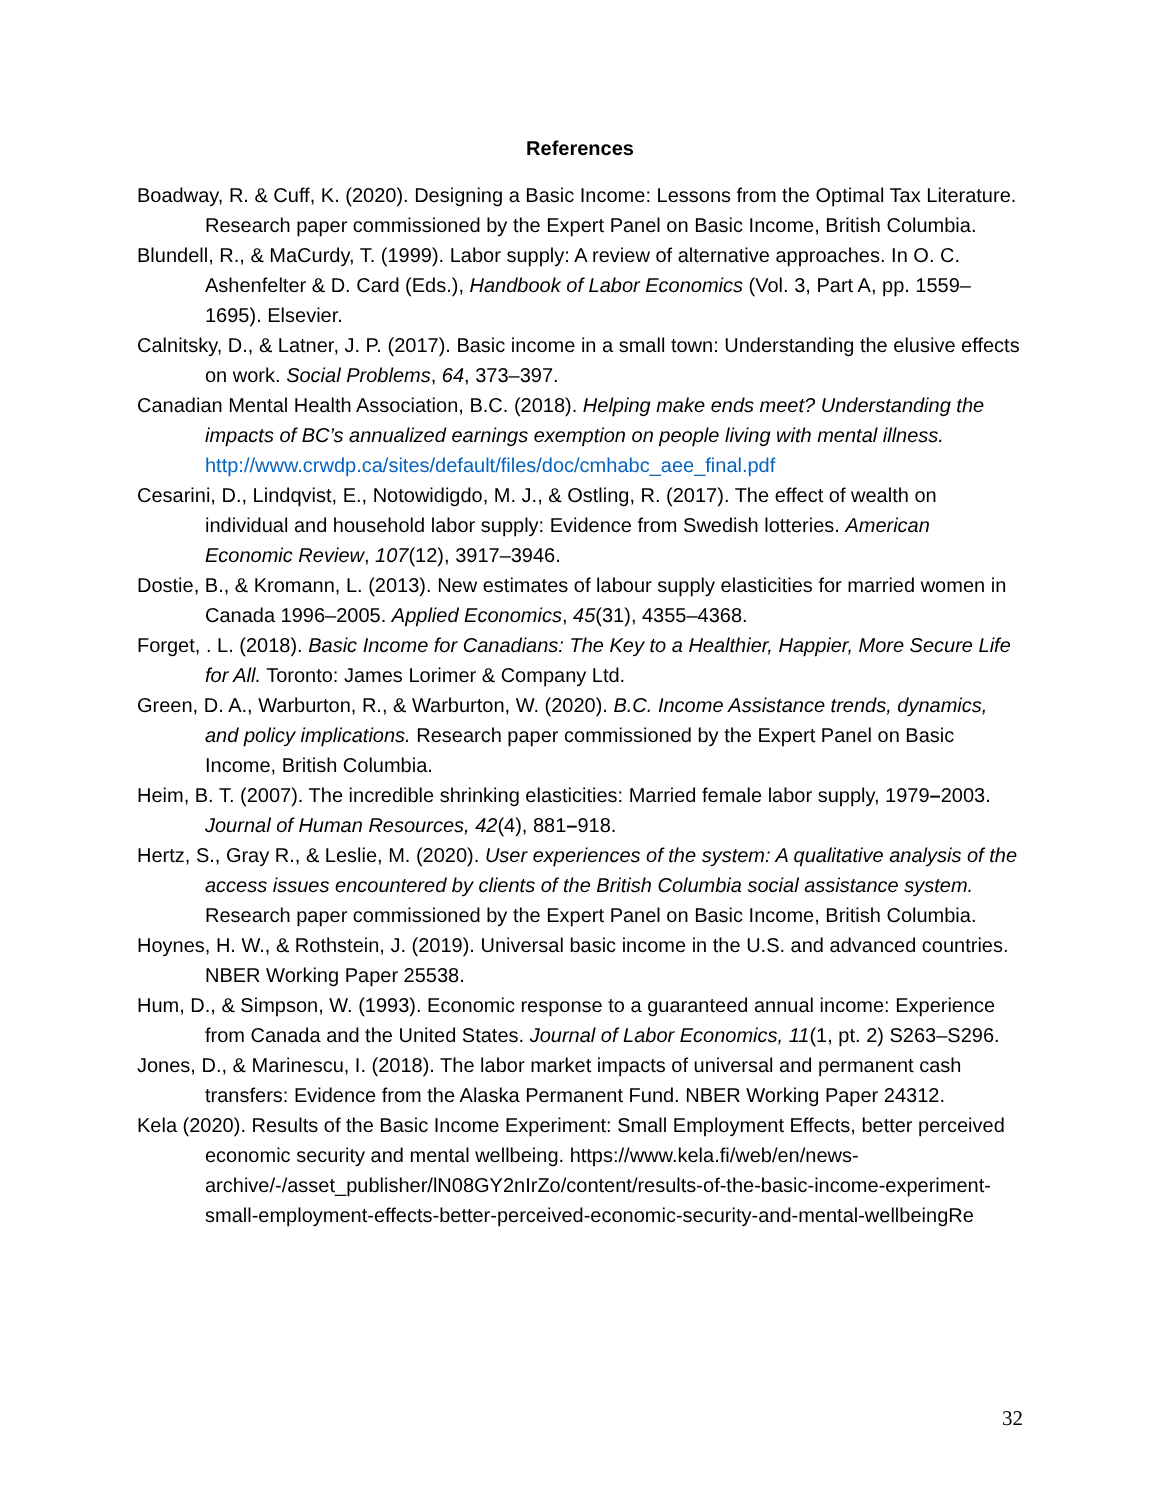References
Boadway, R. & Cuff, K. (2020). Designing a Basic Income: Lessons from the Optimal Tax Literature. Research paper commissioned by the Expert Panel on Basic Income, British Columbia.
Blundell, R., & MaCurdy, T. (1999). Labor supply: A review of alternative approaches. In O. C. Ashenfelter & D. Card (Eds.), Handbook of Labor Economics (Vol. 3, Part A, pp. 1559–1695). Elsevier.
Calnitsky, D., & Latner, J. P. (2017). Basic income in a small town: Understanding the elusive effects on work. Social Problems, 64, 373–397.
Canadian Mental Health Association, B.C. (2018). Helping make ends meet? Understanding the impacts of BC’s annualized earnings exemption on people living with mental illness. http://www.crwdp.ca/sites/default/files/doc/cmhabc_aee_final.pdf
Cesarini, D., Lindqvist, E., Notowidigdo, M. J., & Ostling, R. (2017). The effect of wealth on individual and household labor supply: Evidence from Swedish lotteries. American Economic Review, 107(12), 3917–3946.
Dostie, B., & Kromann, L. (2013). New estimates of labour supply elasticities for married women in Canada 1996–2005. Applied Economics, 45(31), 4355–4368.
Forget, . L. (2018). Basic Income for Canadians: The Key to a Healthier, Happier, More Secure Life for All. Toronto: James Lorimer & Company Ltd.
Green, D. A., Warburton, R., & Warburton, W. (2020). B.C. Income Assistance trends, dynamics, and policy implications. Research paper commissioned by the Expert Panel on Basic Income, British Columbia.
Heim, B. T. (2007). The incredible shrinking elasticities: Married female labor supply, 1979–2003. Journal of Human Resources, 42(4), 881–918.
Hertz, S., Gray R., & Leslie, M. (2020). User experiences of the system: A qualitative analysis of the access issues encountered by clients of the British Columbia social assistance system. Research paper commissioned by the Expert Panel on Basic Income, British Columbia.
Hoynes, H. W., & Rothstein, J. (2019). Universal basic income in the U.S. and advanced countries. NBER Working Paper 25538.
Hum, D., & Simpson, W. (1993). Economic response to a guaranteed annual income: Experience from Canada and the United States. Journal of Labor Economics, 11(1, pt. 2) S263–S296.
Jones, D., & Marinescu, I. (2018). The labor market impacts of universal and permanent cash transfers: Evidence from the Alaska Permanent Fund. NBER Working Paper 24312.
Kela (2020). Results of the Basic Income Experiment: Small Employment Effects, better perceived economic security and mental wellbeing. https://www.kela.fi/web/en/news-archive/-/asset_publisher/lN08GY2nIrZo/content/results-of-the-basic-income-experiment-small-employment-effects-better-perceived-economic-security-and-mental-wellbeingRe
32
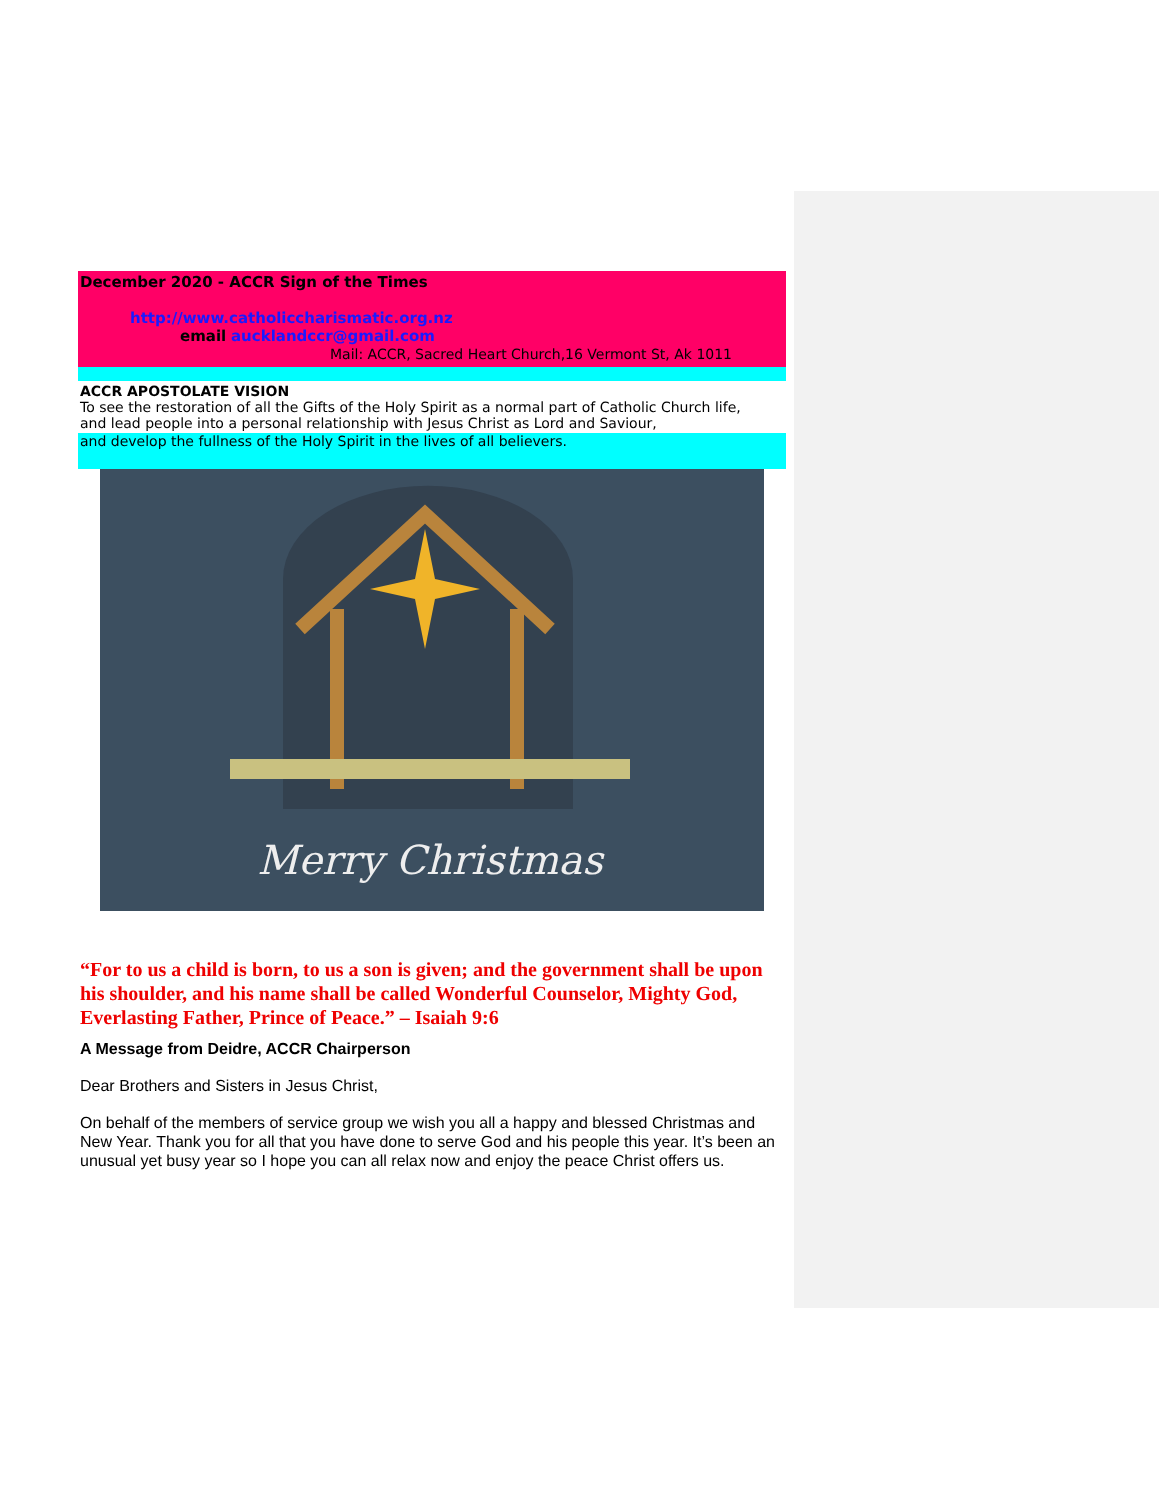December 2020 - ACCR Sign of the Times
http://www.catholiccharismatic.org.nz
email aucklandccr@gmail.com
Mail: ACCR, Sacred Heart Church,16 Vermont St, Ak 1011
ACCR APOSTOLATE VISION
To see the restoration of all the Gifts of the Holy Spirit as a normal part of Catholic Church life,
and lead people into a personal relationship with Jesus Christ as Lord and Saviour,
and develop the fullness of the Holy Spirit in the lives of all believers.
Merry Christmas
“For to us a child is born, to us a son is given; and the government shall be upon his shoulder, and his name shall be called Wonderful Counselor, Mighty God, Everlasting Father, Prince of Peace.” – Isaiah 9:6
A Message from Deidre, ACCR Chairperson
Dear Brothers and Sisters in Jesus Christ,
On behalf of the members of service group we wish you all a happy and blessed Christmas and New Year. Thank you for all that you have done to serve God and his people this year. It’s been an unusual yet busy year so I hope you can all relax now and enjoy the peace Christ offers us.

┄┄┄┄┄┄┄┄┄┄┄┄┄┄┄┄┄┄┄┄

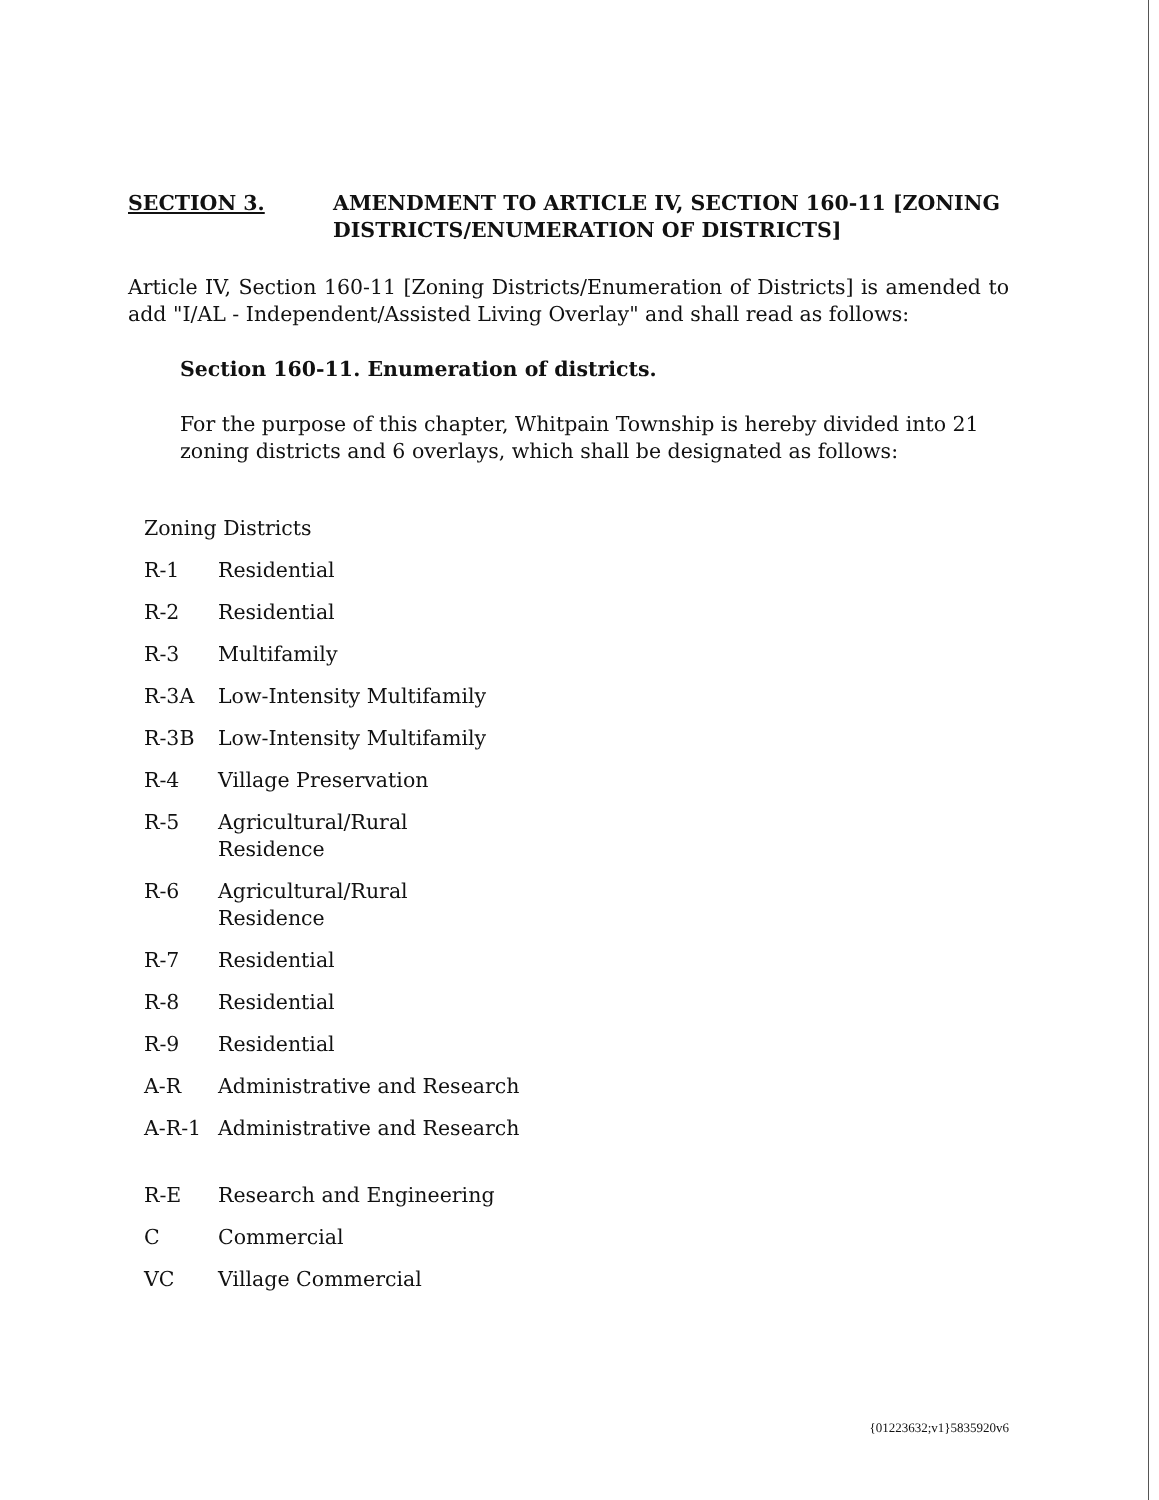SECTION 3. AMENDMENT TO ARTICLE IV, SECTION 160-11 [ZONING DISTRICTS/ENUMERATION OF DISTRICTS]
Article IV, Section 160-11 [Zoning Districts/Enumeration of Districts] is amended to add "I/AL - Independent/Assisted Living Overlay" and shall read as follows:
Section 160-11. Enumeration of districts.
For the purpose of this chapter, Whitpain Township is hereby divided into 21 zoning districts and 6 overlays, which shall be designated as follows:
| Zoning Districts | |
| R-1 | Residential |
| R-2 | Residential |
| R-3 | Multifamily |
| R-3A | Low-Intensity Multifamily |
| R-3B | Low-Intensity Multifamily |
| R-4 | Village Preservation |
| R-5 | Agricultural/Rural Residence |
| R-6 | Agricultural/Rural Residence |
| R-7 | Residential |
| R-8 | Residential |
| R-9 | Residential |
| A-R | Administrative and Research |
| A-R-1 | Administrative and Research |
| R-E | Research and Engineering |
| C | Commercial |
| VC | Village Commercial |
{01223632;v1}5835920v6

┄┄┄┄┄┄┄┄┄┄┄┄┄┄┄┄┄┄┄┄

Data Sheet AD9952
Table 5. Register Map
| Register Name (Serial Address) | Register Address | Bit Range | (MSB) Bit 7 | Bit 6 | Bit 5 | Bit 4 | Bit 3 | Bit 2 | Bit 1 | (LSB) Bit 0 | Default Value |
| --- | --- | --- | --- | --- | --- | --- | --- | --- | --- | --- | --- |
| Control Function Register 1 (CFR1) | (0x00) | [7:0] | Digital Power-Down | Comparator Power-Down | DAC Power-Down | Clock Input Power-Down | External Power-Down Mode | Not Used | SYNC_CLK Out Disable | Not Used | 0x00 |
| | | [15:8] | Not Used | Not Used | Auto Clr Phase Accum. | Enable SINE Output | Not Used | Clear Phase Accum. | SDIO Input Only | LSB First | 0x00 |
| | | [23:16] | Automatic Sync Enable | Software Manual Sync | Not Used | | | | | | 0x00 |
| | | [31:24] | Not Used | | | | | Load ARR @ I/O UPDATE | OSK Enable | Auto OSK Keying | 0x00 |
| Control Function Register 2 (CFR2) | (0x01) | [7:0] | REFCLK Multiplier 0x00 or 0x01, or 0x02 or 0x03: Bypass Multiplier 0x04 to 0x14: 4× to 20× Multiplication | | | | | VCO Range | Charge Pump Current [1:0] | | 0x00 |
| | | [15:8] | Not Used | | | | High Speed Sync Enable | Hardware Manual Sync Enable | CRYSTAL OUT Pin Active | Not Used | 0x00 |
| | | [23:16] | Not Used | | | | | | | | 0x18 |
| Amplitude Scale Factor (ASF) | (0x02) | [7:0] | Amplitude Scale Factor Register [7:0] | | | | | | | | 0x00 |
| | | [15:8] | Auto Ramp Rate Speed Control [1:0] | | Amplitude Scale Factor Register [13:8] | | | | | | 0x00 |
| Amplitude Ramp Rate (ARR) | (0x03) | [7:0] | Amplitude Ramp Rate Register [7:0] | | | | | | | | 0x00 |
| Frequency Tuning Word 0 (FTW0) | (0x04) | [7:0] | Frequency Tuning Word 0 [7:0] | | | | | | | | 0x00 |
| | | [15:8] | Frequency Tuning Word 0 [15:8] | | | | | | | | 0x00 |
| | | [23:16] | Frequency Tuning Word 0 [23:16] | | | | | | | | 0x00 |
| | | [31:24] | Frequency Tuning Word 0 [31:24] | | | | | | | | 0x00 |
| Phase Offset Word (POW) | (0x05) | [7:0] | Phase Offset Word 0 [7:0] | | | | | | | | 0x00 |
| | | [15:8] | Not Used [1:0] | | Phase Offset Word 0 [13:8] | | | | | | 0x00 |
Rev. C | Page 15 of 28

┄┄┄┄┄┄┄┄┄┄┄┄┄┄┄┄┄┄┄┄

#### [Activity]
Above are the entries. Copy exactly the part that opens with the line containing "ACCR APOSTOLATE VISION" and closes with the line containing "Dear Brothers and", and no more.

#### [Exercise output]
ACCR APOSTOLATE VISION
To see the restoration of all the Gifts of the Holy Spirit as a normal part of Catholic Church life,
and lead people into a personal relationship with Jesus Christ as Lord and Saviour,
and develop the fullness of the Holy Spirit in the lives of all believers.
Merry Christmas
“For to us a child is born, to us a son is given; and the government shall be upon his shoulder, and his name shall be called Wonderful Counselor, Mighty God, Everlasting Father, Prince of Peace.” – Isaiah 9:6
A Message from Deidre, ACCR Chairperson
Dear Brothers and Sisters in Jesus Christ,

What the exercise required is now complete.